Au sein du PARENA, dans la même commune, le dévolu a été jeté sur Seydou Cissé pour mener le parti du bélier blanc à la victoire. Il croit tout comme ses devanciers à ses chances.
En sillonnant, les autres communes du District de Bamako, impossible de ne pas voir d’affiches de campagnes avec des visages juvéniles. Ils sont en avant-garde et battent campagnes pour vendre aux populations leurs projets de société qu’ils qualifient de «novateurs». Mais, il y a parmi eux un jeune candidat qui émerge du lot par son offensive sur le terrain et les réseaux sociaux : c’est Mohamed Bah de la liste indépendante « Sinignesigi Gundo », en Commune I du District de Bamako. Ce Doctorant en Droit public dans une prestigieuse université dans le pays de Marianne n’est pas à son coup d’essai. Il a été candidat aux législatives dernières. Le maigre score récolté ne le dissuade pas pour autant de tenter à nouveau ses chances. Il a avec d’autres jeunes comme lui formé la liste indépendante « Sinignesigi Gundo ». Depuis le 4 novembre, date de l‘ouverture officielle des campagnes électorales en cours, il est au four et au moulin. De visites porte à porte à meetings en passant par les antennes des radios, il «vend bien» son programme. Un programme qu’il présente comme étant une nouvelle dynamique d’un nouveau projet de société qui prend en compte les valeurs morales et intègres.

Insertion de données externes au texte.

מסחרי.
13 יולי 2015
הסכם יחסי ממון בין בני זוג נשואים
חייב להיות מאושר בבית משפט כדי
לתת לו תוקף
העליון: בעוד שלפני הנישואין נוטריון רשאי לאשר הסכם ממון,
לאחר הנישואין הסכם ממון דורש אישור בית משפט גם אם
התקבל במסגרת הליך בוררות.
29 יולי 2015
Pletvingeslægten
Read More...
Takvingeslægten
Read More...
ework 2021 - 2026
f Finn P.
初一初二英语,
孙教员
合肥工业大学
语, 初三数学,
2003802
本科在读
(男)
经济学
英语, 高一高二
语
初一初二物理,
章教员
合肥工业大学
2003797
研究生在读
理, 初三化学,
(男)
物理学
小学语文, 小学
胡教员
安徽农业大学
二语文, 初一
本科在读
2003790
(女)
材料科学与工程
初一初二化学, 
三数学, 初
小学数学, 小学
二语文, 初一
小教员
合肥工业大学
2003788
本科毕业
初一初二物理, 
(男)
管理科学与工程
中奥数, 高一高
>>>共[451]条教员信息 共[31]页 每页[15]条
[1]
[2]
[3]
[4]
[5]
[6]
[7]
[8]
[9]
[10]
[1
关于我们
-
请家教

Pour ce faire, Mohamed Bah invite la jeunesse à soutenir leur liste pour enfin « prendre en main l’avenir de la communauté ».
Cette présence massive des jeunes n’est pas pour déplaire à une grande partie de la population, qui voit en cela « une jeunesse responsable ». « Quand des jeunes décident d’aller au devant de la scène politiques et de prendre les choses en main, cela est de bonnes augures. Car, une nation sans jeunes dévoués et engagés et appelés à jouer les derniers rôles, c’est une nation qui n’avance pas», croit Oumar Kéïta, Enseignant du secondaire. Même son de cloche chez Nana Toumagnon, vendeuse au marché de Kalaban-Coro. Elle pense qu’avec l’avènement des nouvelles technologies et la vitesse avec laquelle va le monde, il faut des personnes dynamiques et qui cernent les contours des pratiques nouvelles apportées par les technologies. Elle estime, donc, que les jeunes sont mieux placés que d’autres pour assumer ce rôle et apporter aux communautés le développement recherché.

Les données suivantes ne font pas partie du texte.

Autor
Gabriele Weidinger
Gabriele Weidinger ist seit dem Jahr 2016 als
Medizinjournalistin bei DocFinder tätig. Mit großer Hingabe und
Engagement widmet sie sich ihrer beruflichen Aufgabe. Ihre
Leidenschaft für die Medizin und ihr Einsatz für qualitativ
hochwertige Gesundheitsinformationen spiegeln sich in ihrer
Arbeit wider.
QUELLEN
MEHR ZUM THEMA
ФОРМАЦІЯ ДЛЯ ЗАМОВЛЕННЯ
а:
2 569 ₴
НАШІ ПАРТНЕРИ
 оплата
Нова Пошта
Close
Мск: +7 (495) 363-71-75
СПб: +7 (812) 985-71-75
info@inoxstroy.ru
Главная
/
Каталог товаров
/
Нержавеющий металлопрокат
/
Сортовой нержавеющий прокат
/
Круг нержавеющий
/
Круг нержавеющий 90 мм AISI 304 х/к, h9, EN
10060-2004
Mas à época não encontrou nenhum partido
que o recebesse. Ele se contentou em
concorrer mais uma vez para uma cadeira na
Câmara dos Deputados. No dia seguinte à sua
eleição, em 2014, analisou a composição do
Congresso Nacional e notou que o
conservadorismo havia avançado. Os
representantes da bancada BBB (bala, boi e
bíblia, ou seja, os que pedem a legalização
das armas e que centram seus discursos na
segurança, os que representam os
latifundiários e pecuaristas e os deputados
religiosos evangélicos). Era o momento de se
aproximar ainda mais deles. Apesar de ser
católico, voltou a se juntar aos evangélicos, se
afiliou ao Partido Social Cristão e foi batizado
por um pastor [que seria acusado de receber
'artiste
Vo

Mais Mohamed Kéïta, Etudiant à la Faculté des Sciences Juridiques et Politiques de Bamako, appelle à la vigilance pour ne pas tomber dans ce qu’il appelle la «Jeunessephilie ». Il soupçonne de nombreux jeunes de n’être que des hommes partisans de vieux tapis dans l’ombre et qui viendront gérer la mairie une fois que le jeune candidat est élu. «Il y a beaucoup de partis en perte de crédibilité qui, pour faire oublier leurs vieilles gardes qui n’ont apporté que souffrances aux populations, se réfugient derrière des jeunes pour ensuite récupérer les communes». Lui ne croit, donc, pas à la volonté des jeunes de se prendre en main mais il pense plutôt à une nouvelle forme d’achat de conscience des jeunes. A sa suite, le promoteur de spectacles, Alioune Ifra N’Diaye alerte aussi sur le choix des futurs maires. Pou lui « être jeune n’est pas un projet de société ». Il revient, donc, aux populations même si elles apprécient la volonté des jeunes de postuler, de savoir choisir celui qui aura en charge de gérer leurs communes pour les 5 prochaines années en ne se basant que sur leurs programmes.